Supplied material Block Start

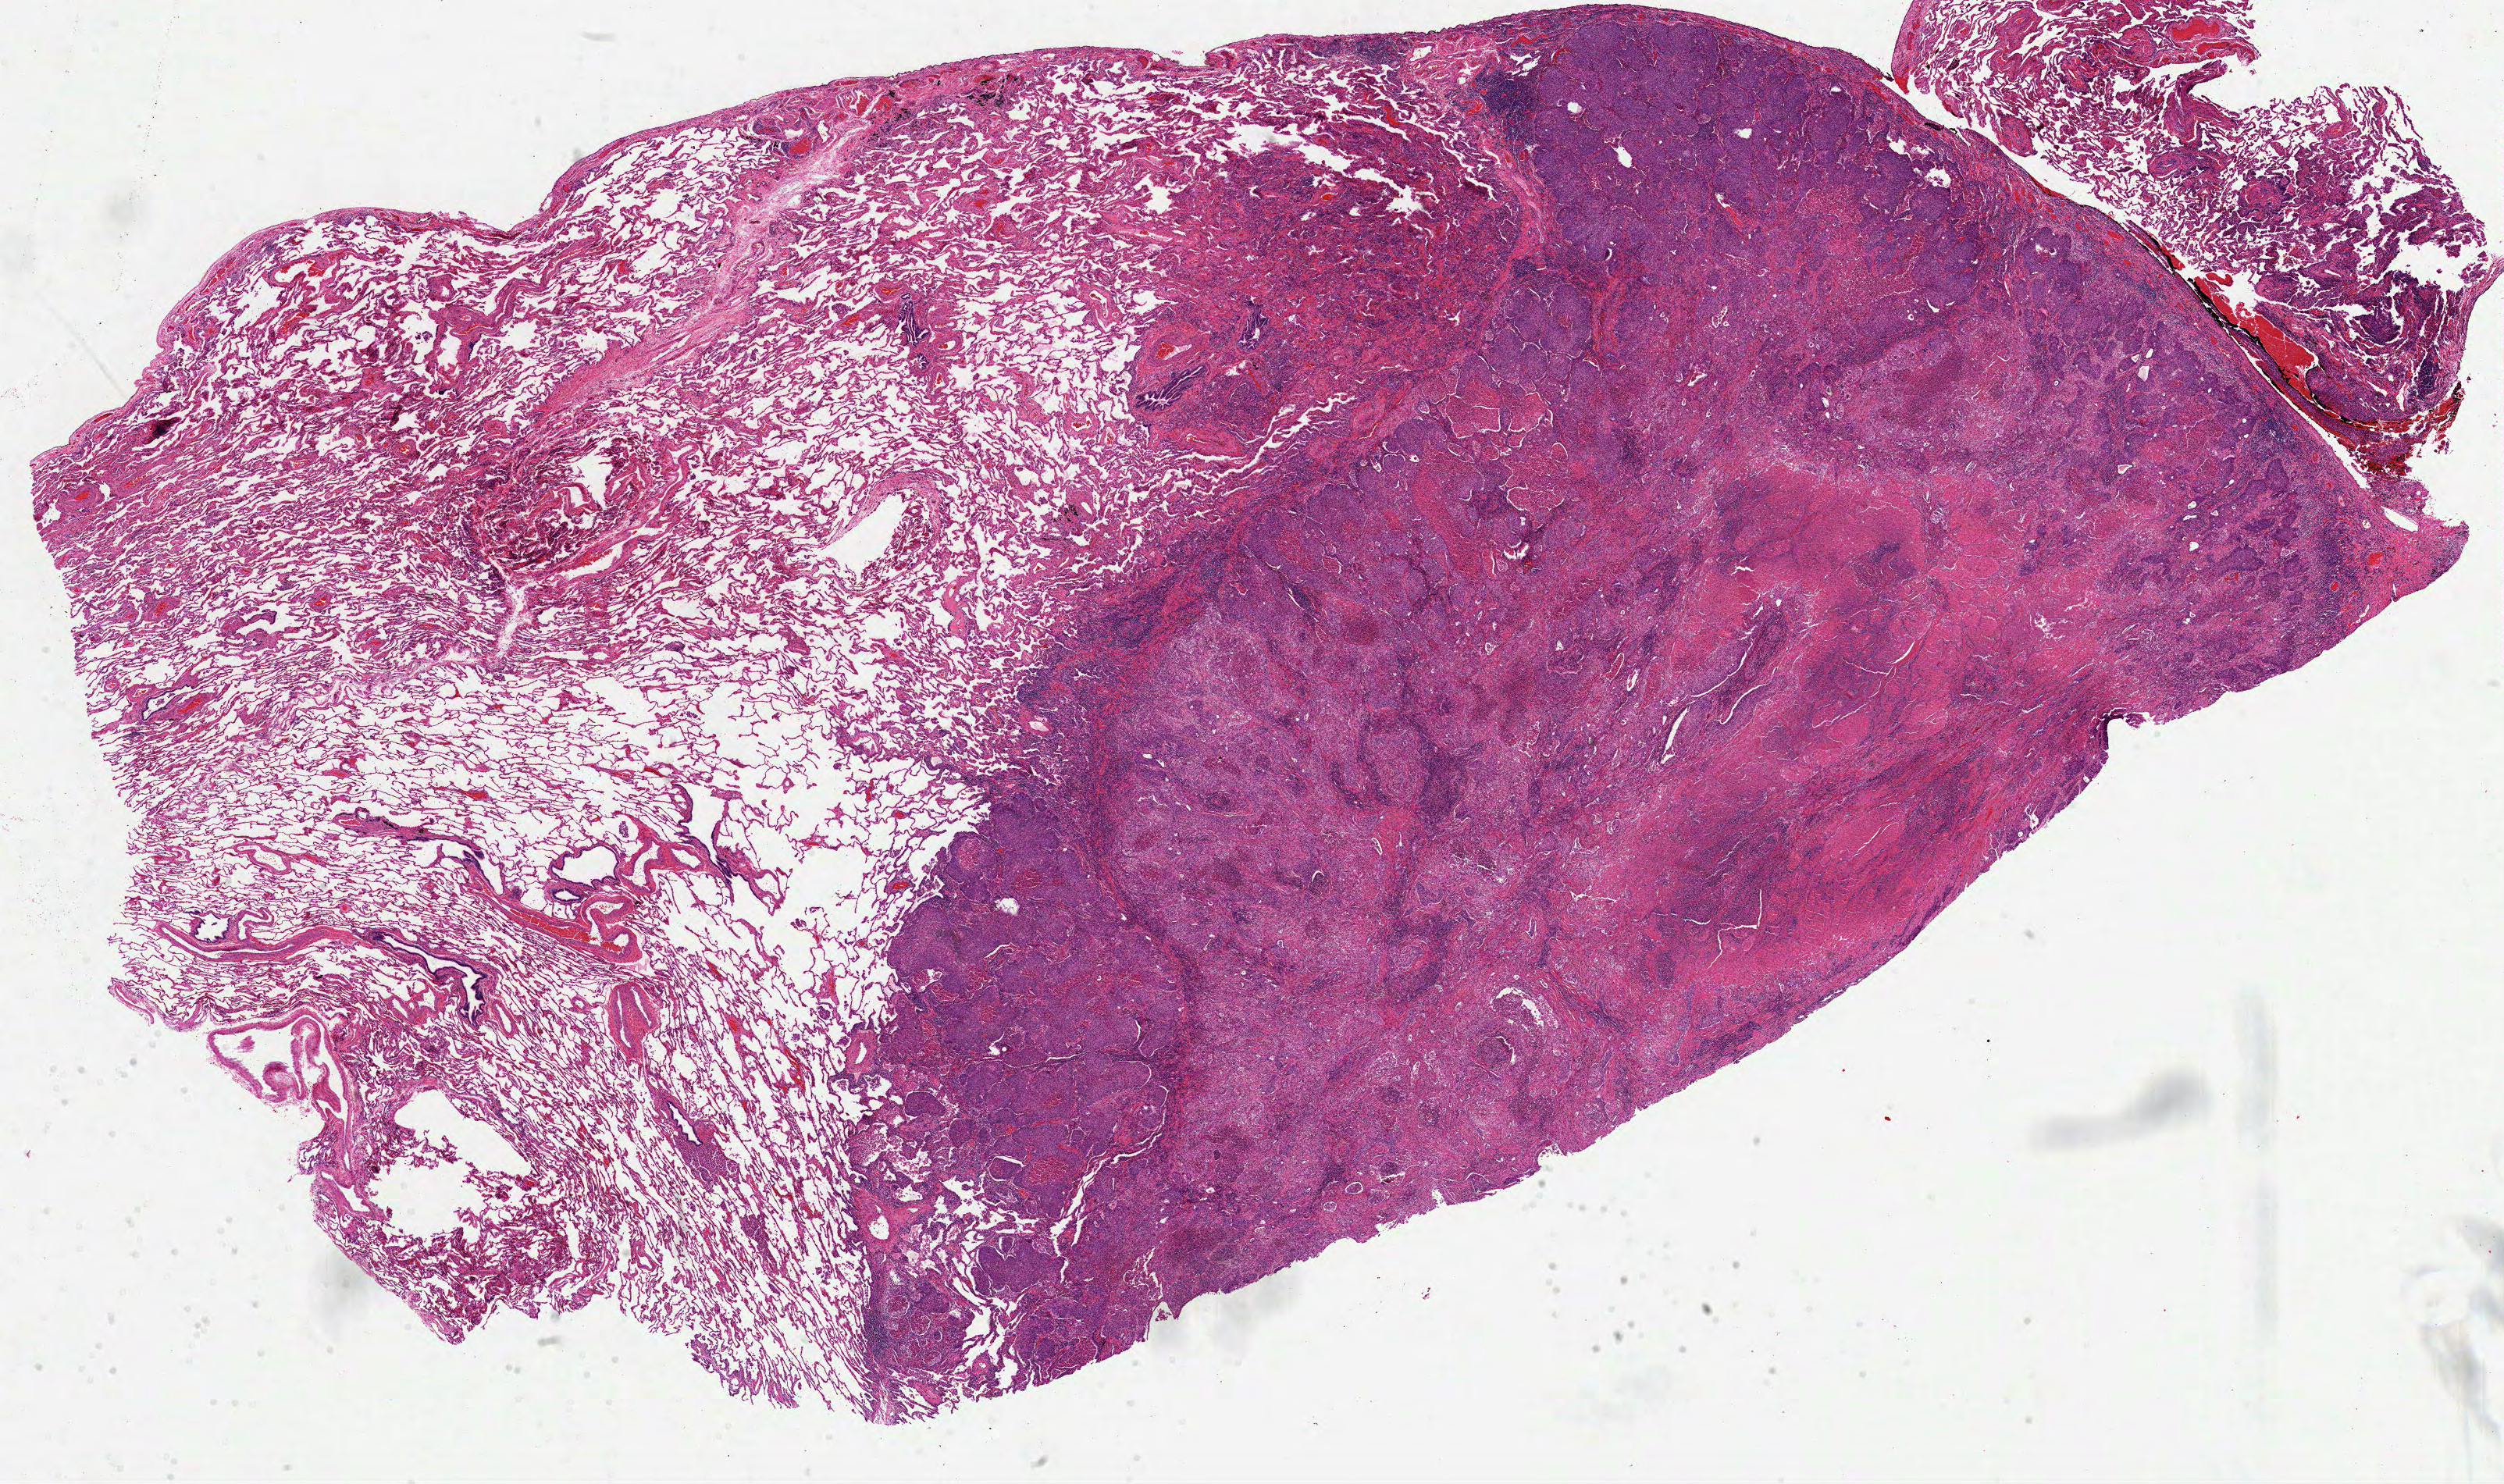
Whole-slide histology image, H&E-stained, shown as a low-resolution overview of the whole scanned area (about 25.9 x 15.3 mm, from a 40x scan); formalin-fixed paraffin-embedded (FFPE) diagnostic section; primary tumour sample from the lung. Patient: male, age at initial diagnosis 68 years.
Pathologic diagnosis: Squamous cell carcinoma, NOS (upper lobe, lung).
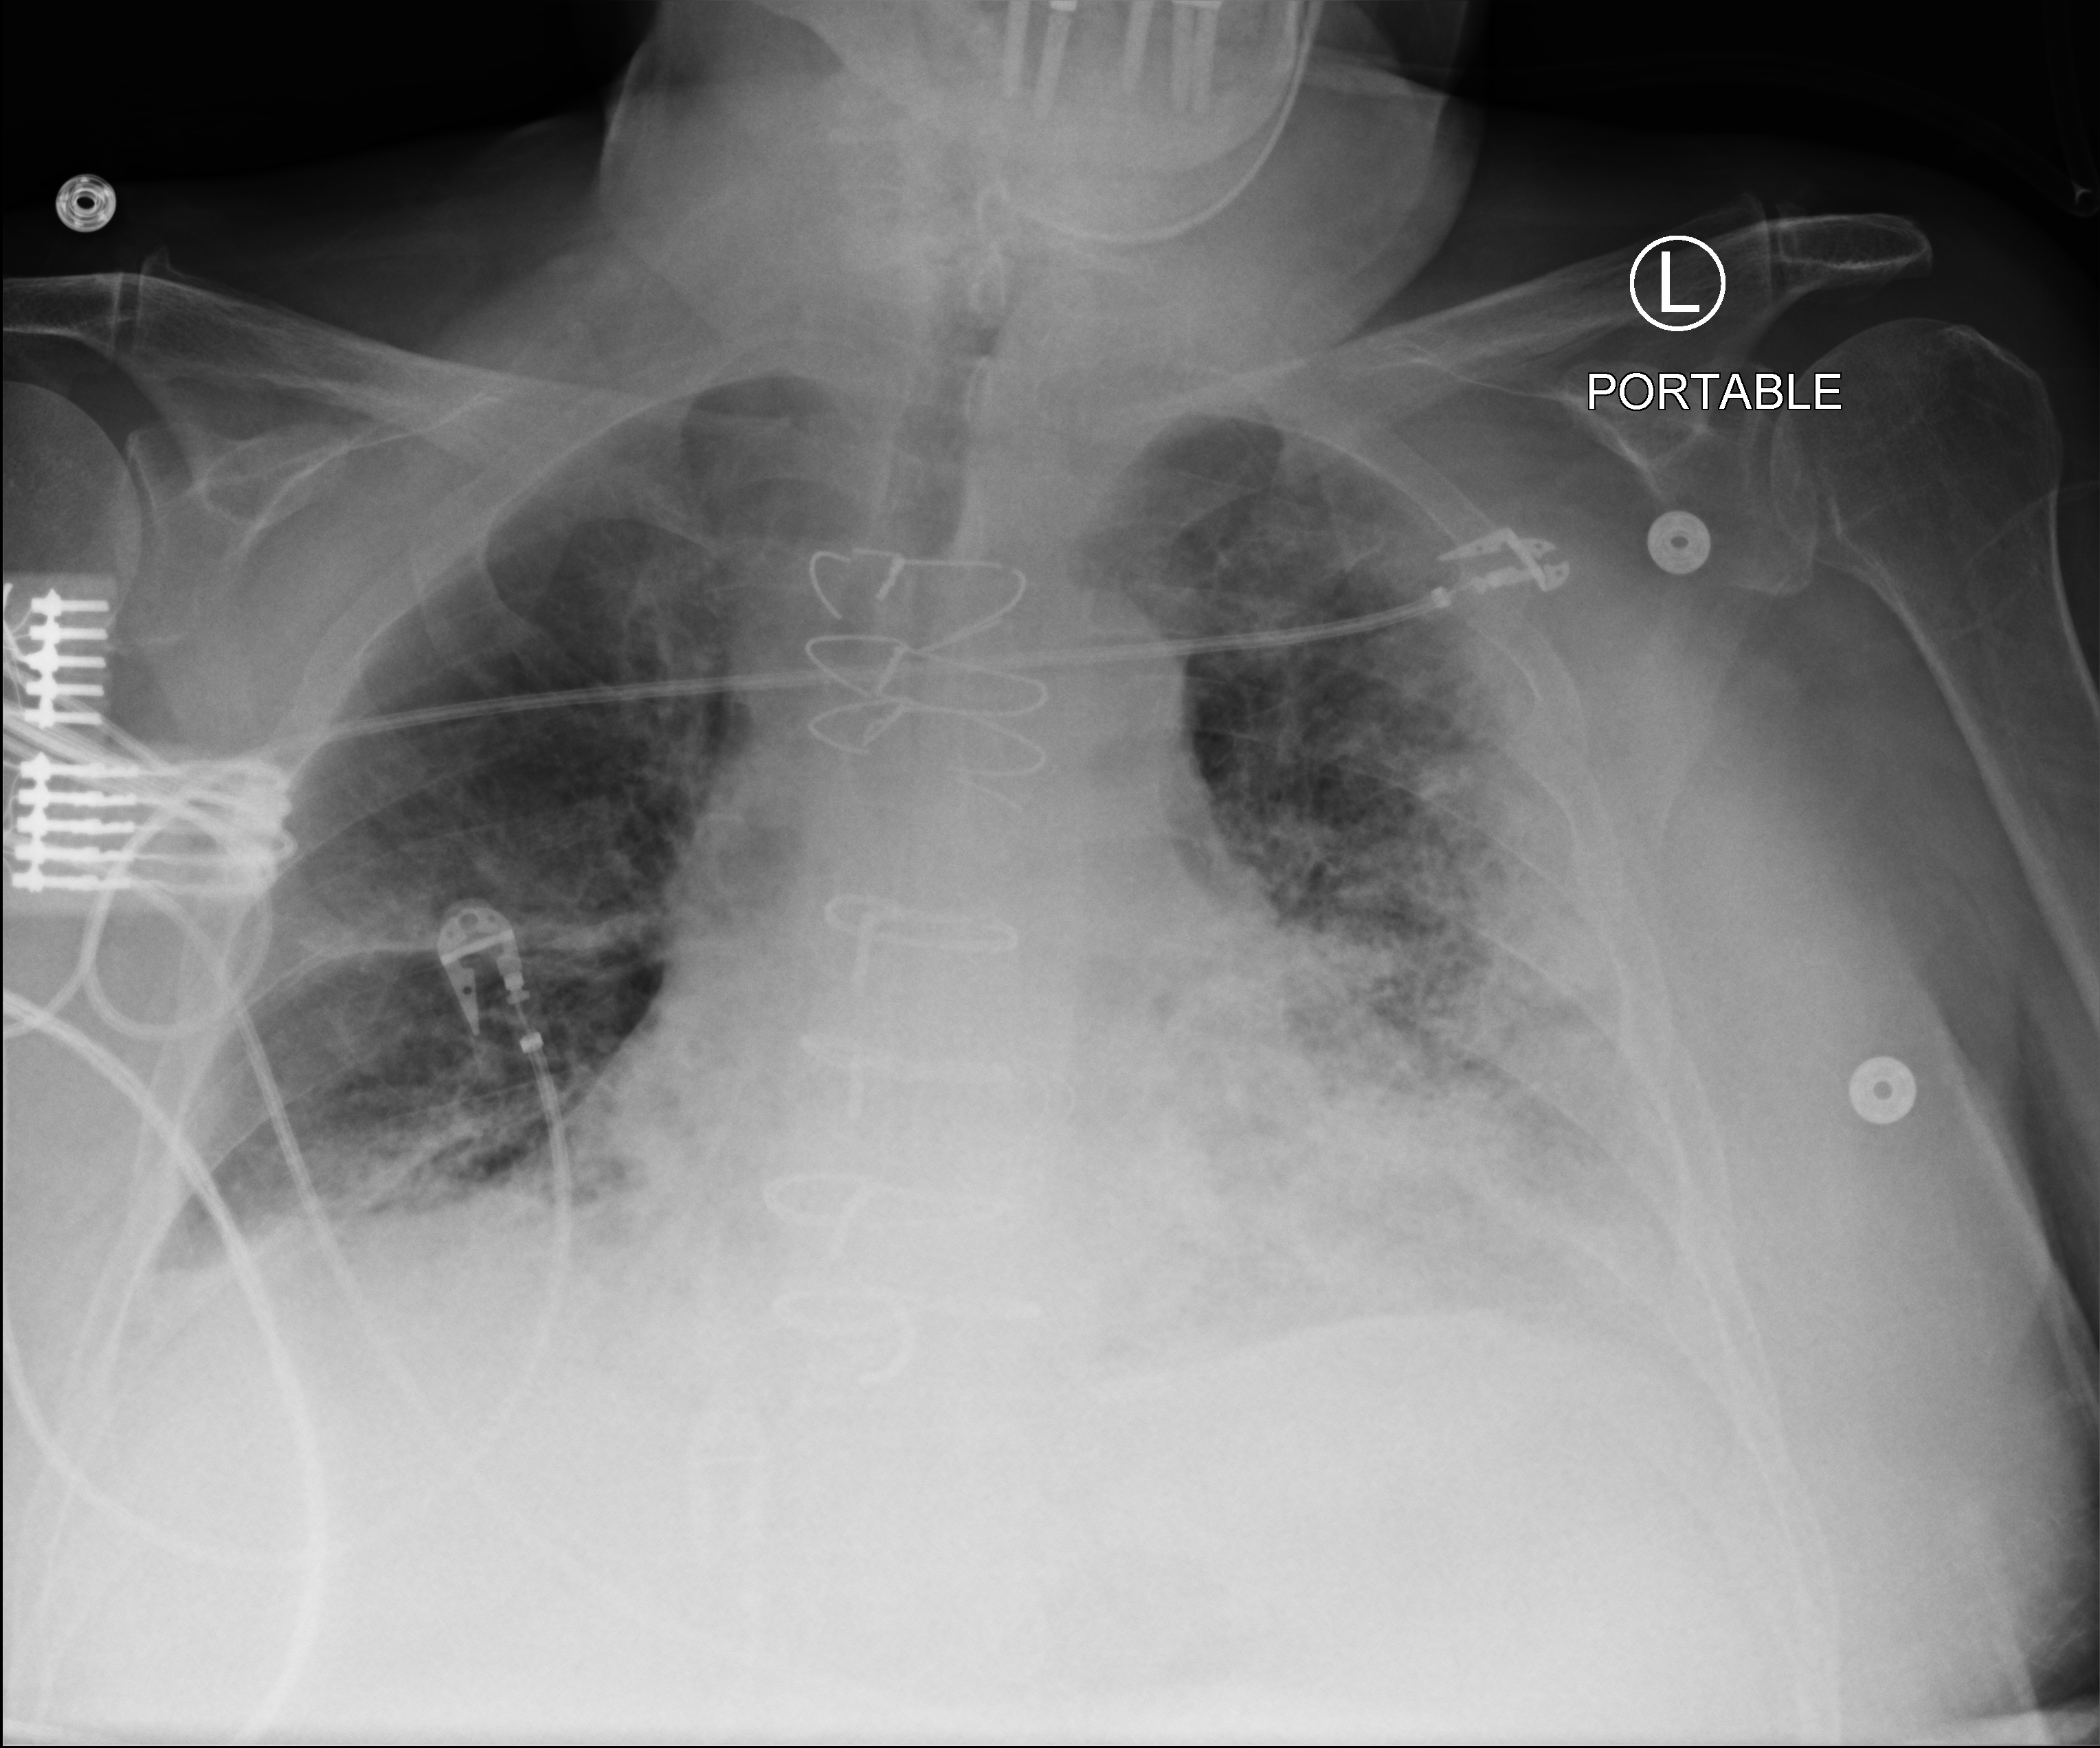
Bedside chest radiograph (computed radiography), anteroposterior (AP) projection. Patient hospitalised with COVID-19; male, aged 75–90 years.
Admission-level facts for this patient (not findings on this image; timing relative to this image not recorded): length of hospital stay: 23 days; mechanically ventilated during this hospital stay: no.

Supplied material Block End

Work to complete
Word for word, write out the full listing, leaving the pictures aside.

Response to the task
Whole-slide histology image, H&E-stained, shown as a low-resolution overview of the whole scanned area (about 25.9 x 15.3 mm, from a 40x scan); formalin-fixed paraffin-embedded (FFPE) diagnostic section; primary tumour sample from the lung. Patient: male, age at initial diagnosis 68 years.
Pathologic diagnosis: Squamous cell carcinoma, NOS (upper lobe, lung).
Bedside chest radiograph (computed radiography), anteroposterior (AP) projection. Patient hospitalised with COVID-19; male, aged 75–90 years.
Admission-level facts for this patient (not findings on this image; timing relative to this image not recorded): length of hospital stay: 23 days; mechanically ventilated during this hospital stay: no.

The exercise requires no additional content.